阅读文本:
────────────────────────────────────────

基于γ-InSe的光电器件有很多,有基于单一材料制备的,虽然光响应较快,但需要额外的电压,例如,根据之前的研究表明,γ-InSe是一种具有各向异性的二维材料,具有打破反转对称性和方向依赖性。γ-InSe可以吸收从可见光到近红外光的宽带光谱,其载流子迁移率高达221cm2V-1s-1。基于γ-InSe的器件在1V偏压下可以表现出高达127A/W的光响应度和104%的外部量子效率,光电流分色比为2.06,由此可知,二维材料的载流子寿命短和光吸收的限制。
发明内容
为了解决上述现有技术存在的不足和缺点,本发明目的在于提供一种γ-InSe/Ge混维异质结光电二极管。该光电二极管是将γ-InSe纳米片和三维Ge结合,组成InSe/Ge混维异质结的P-N光电二极管。在p-Ge和n-InSe界面处形成内建电场,构成II型能带排列,从而可以抑制暗电流并加速光生载流子的分离。基于γ-InSe/Ge异质结的光电探测器呈现出偏振敏感、宽谱响应和高性能自供电光电探测的优势,具有良好的可见-近红外光探测能力、良好的空气稳定性,并在1550nm波长下具有高光灵敏度(9.8A/W)、快速响应时间(25μs-30μs)和高比探测率(5.38×1011Jones)。
本发明的另一目的在于提供上述γ-InSe/Ge异质结光电二极管的制备方法。该方法是将机械剥离的γ-InSe纳米片依次通过PVA干法转移到Ge基底上形成范德瓦尔斯异质结,并利用光刻蒸镀技术制备成光电晶体管。克服了二维材料的载流子寿命短和光吸收的限制,二维材料和传统半导体材料组成混维异质结。在这些异质结中,光吸收主要发生在半导体材料中,而二维材料通常作为光载流子分离和传输的活性层,而且这些异质结的结构简单易于制备。
本发明的目的通过下述技术方案来实现:
一种基于γ-InSe/Ge混维异质结的光电二极管,所述混维异质结的光电二极管的结构为漏电极/InSe/Ge垂直异质结/源电极,所述异质结的光电二极管是在清洗过的Ge衬底上沉积介质层SiO2薄膜,再在介质层SiO2上光刻Ge窗口,并置于缓冲氧化刻蚀液液中浸泡使Ge窗口刻蚀深度至Ge表面;经紫外曝光分别在Ge窗口和介质层SiO2上光刻源电极和漏电极图案并蒸镀金属,在保护气氛下100~150℃退火处理制得源电极和漏电极;将剥离的InSe纳米片转移到Ge窗口上,InSe纳米片一部分与介质层SiO2接触,另一部分与Ge窗口接触形成InSe/Ge垂直异质结;Ge窗口与源电极、InSe纳米片和介质层SiO2接触;漏电极与InSe纳米片和介质层SiO2接触,然后在惰性气体中100~150℃退火处理制得。

────────────────────────────────────────

带标注框的记录:
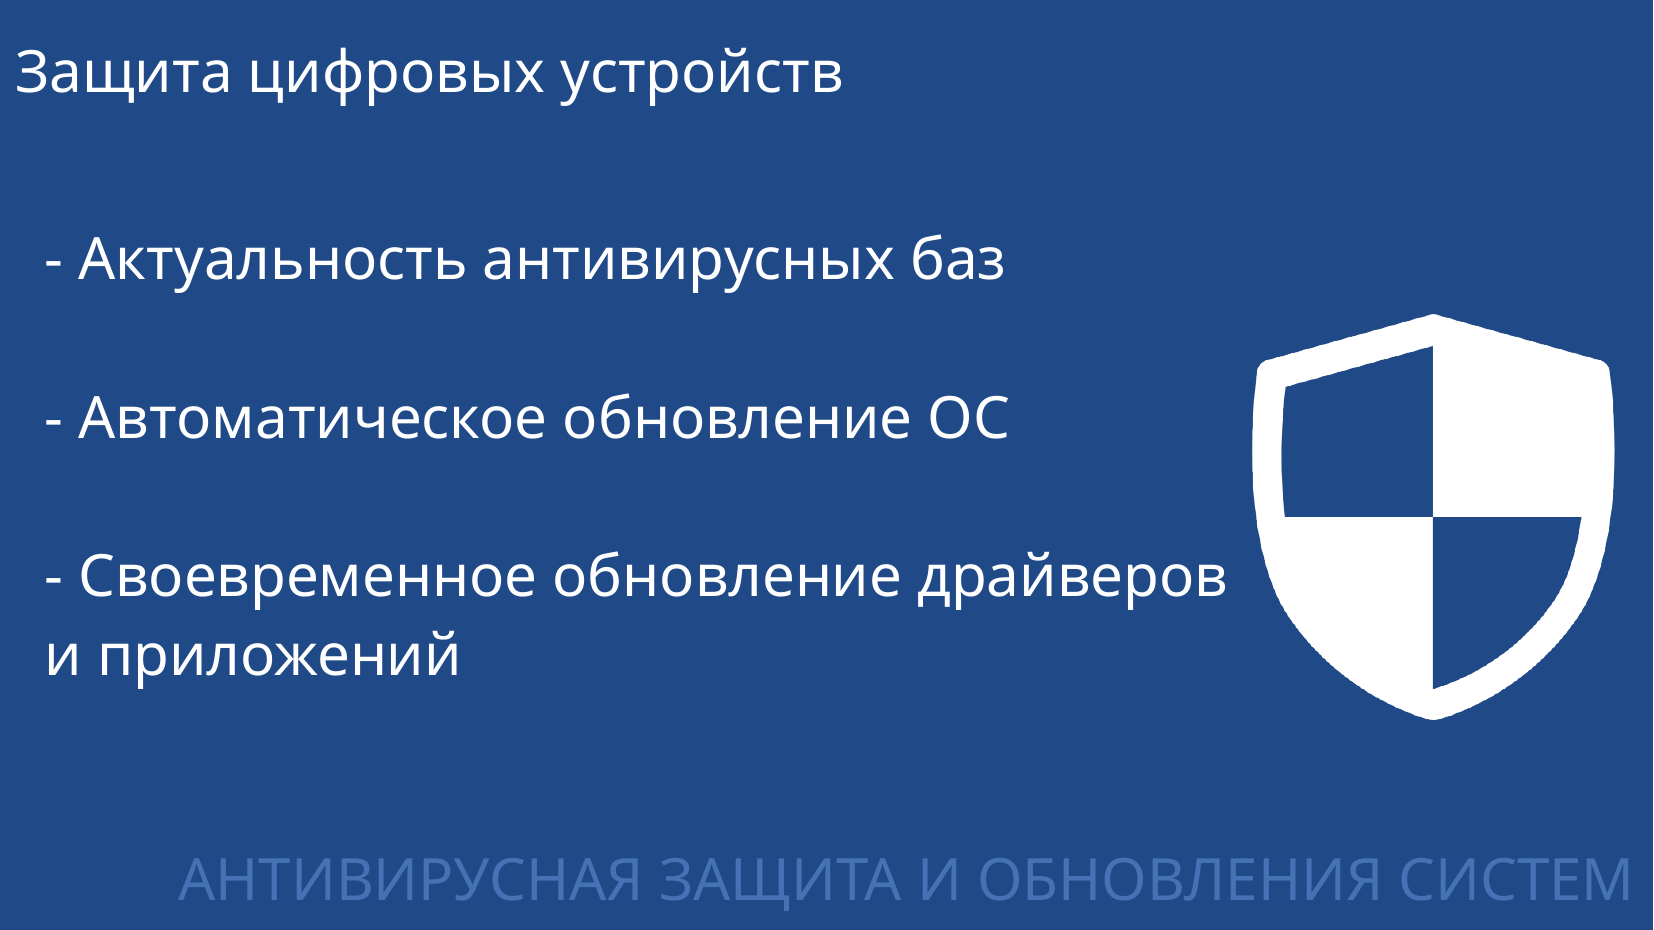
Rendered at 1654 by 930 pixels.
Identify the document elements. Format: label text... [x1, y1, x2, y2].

text_box - Актуальность антивирусных баз - Автоматическое обновление ОС - Своевременное обновление драйверов и приложений [30, 209, 1246, 747]
picture [1230, 314, 1636, 721]
text_box АНТИВИРУСНАЯ ЗАЩИТА И ОБНОВЛЕНИЯ СИСТЕМ [0, 825, 1651, 930]
text_box Защита цифровых устройств [0, 0, 1653, 141]
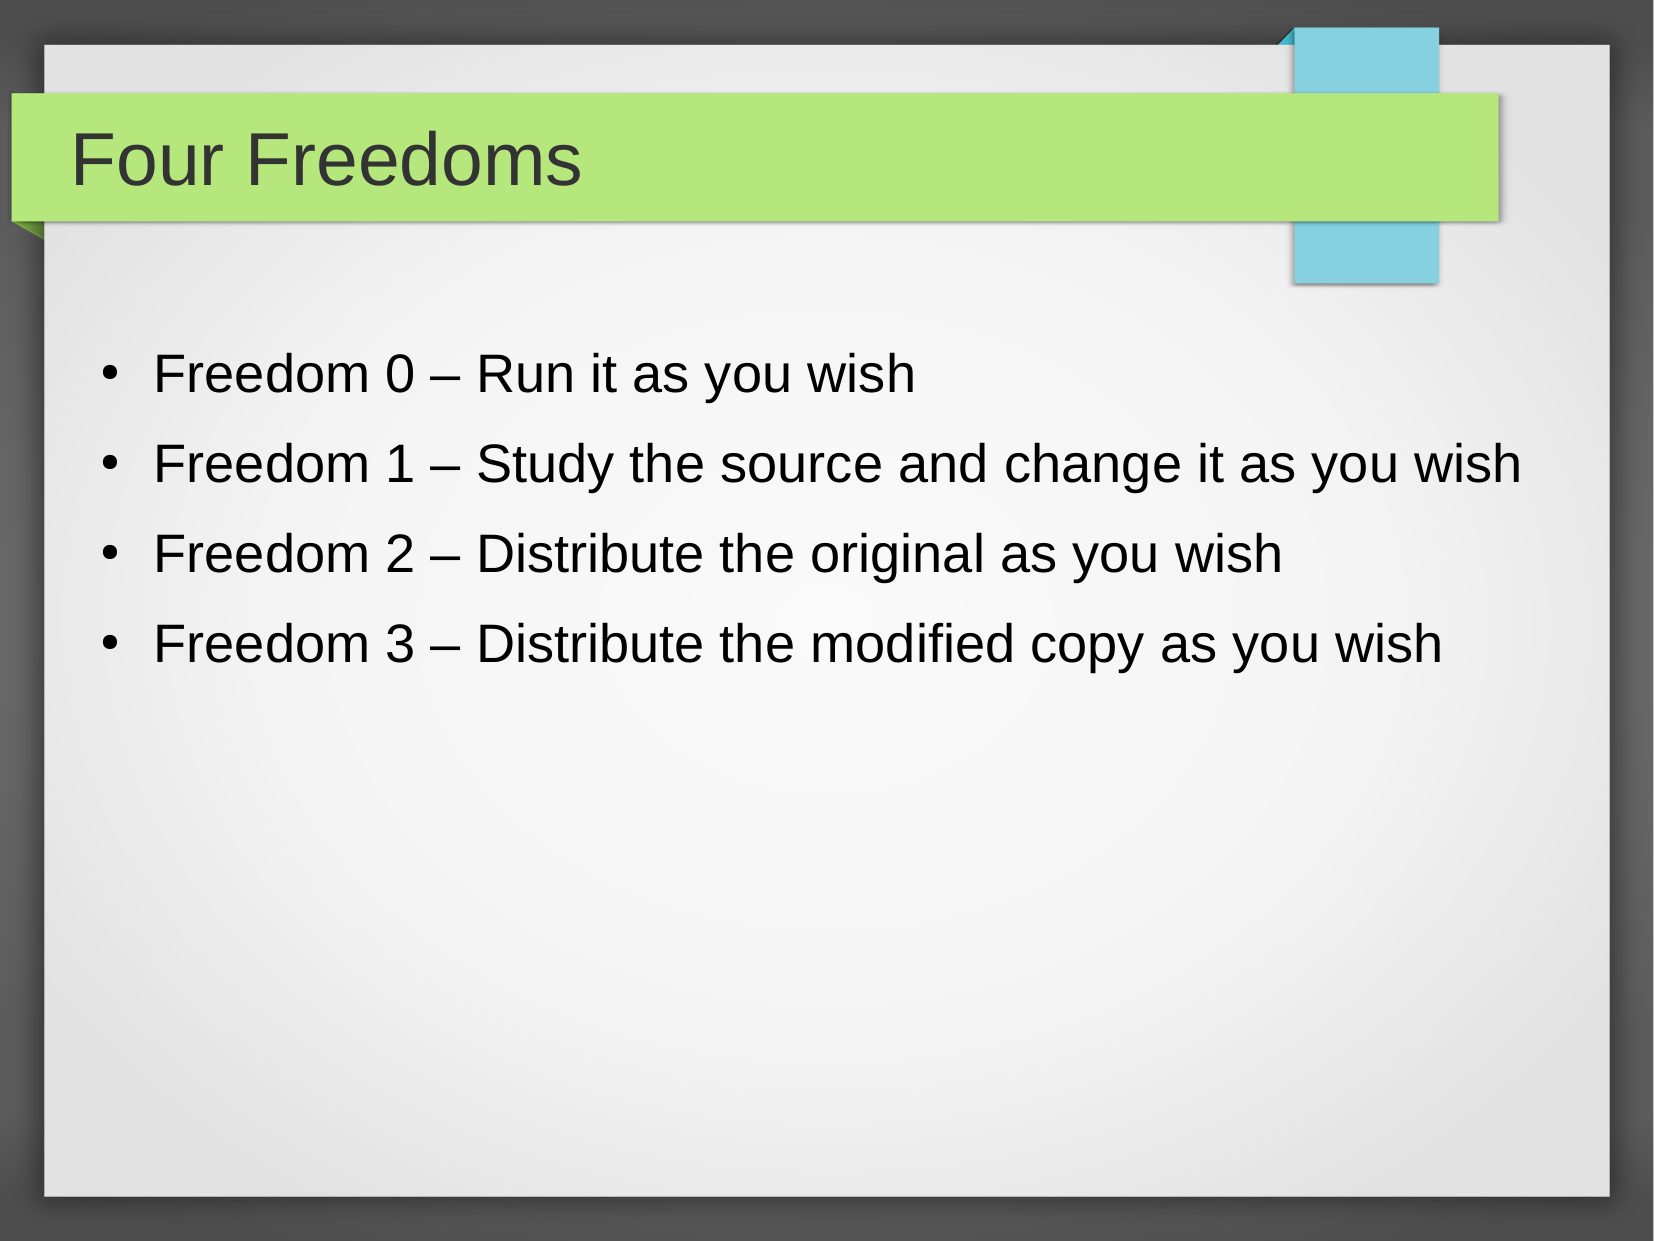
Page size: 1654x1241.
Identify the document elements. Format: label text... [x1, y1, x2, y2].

list Freedom 0 – Run it as you wish Freedom 1 – Study the source and change it as you wish Freedom 2 – Distribute the original as you wish Freedom 3 – Distribute the modified copy as you wish [82, 343, 1538, 1063]
title Four Freedoms [70, 106, 1229, 213]
picture [0, 0, 1654, 1241]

────────────────────────────────────────

请从上面关于γ-InSe/Ge光电二极管的文本中，以“本发明的另一目的在于提供上述”开头，一直到“些异质结的结构简单易于制备。”为止，把这一段一字不差地抄录下来。

完整答案:
本发明的另一目的在于提供上述γ-InSe/Ge异质结光电二极管的制备方法。该方法是将机械剥离的γ-InSe纳米片依次通过PVA干法转移到Ge基底上形成范德瓦尔斯异质结,并利用光刻蒸镀技术制备成光电晶体管。克服了二维材料的载流子寿命短和光吸收的限制,二维材料和传统半导体材料组成混维异质结。在这些异质结中,光吸收主要发生在半导体材料中,而二维材料通常作为光载流子分离和传输的活性层,而且这些异质结的结构简单易于制备。